EXERCISE - Copy the lines below that run from the one containing "Please take a look at the dial" through the one containing "Your answer: 4700 rpm", swapping "let me know" for "tell me" and keeping everything else the same. Omit the pictures.

RECORDS TO PROCESS -
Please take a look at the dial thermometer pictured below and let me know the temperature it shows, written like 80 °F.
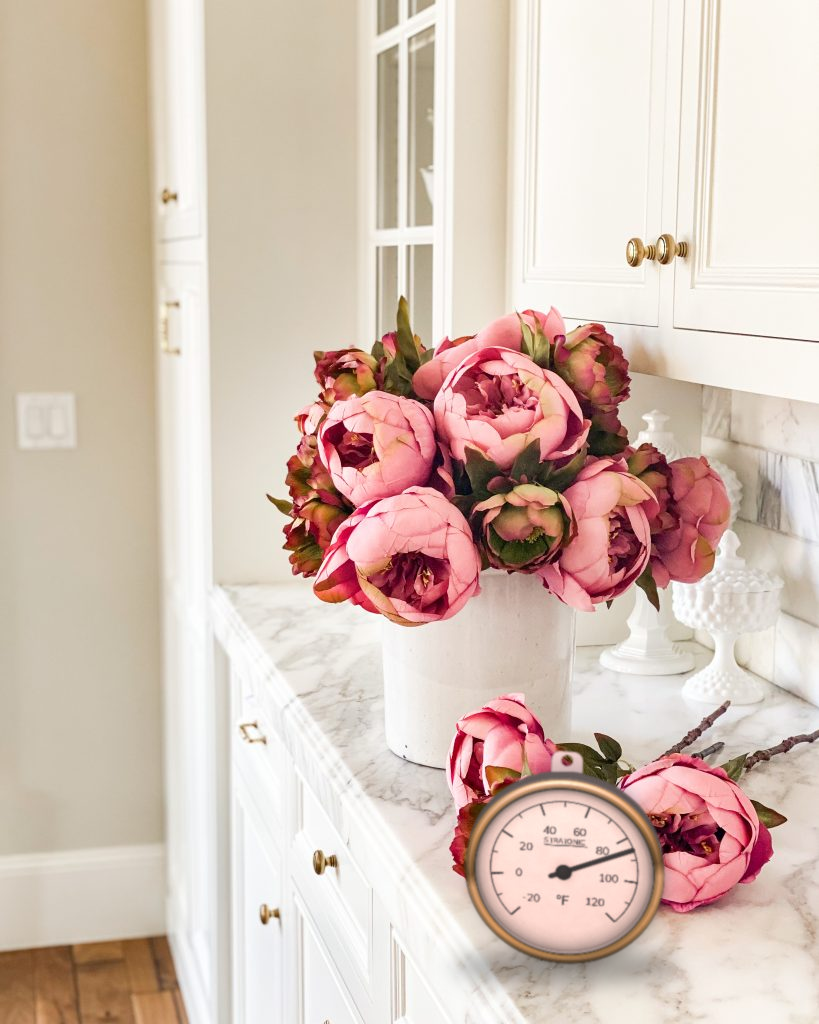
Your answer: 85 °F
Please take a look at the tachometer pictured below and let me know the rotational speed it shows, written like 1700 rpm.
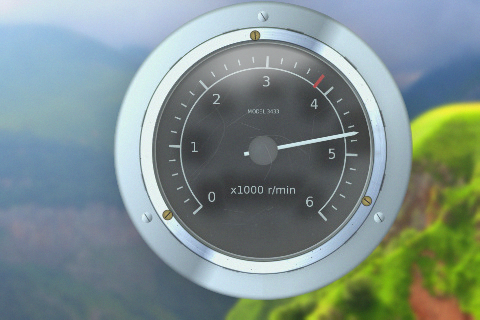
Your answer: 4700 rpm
---
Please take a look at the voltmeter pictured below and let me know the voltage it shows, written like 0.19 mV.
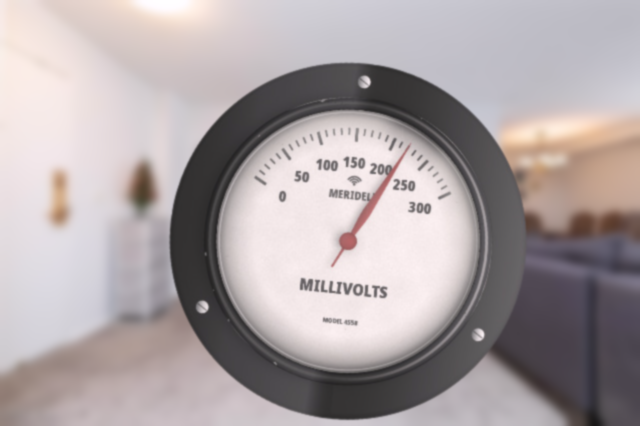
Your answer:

SOLUTION TO THIS EXERCISE -
Please take a look at the dial thermometer pictured below and tell me the temperature it shows, written like 80 °F.
Your answer: 85 °F
Please take a look at the tachometer pictured below and tell me the rotational speed it shows, written like 1700 rpm.
Your answer: 4700 rpm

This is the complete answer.